[Stored dataset items]
___

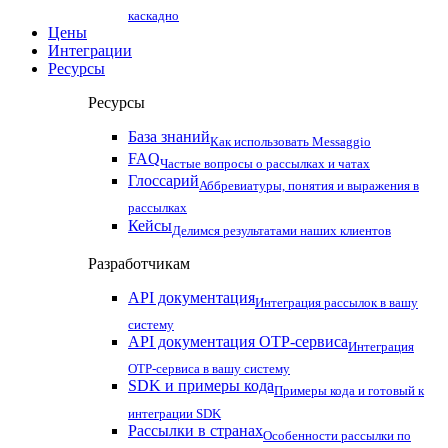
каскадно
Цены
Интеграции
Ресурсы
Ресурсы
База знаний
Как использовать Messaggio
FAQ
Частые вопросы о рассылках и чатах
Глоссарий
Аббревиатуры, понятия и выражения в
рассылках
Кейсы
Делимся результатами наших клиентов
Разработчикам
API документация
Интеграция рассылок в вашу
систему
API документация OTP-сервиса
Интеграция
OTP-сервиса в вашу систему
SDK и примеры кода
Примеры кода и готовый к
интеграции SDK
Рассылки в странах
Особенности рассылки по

___

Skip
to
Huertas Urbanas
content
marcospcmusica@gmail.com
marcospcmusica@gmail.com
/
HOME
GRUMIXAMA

___

**Exercise objective**
Tally the lines in the items above that contain the word "рассылках". Reply with the number alone.

**Response to this task**
2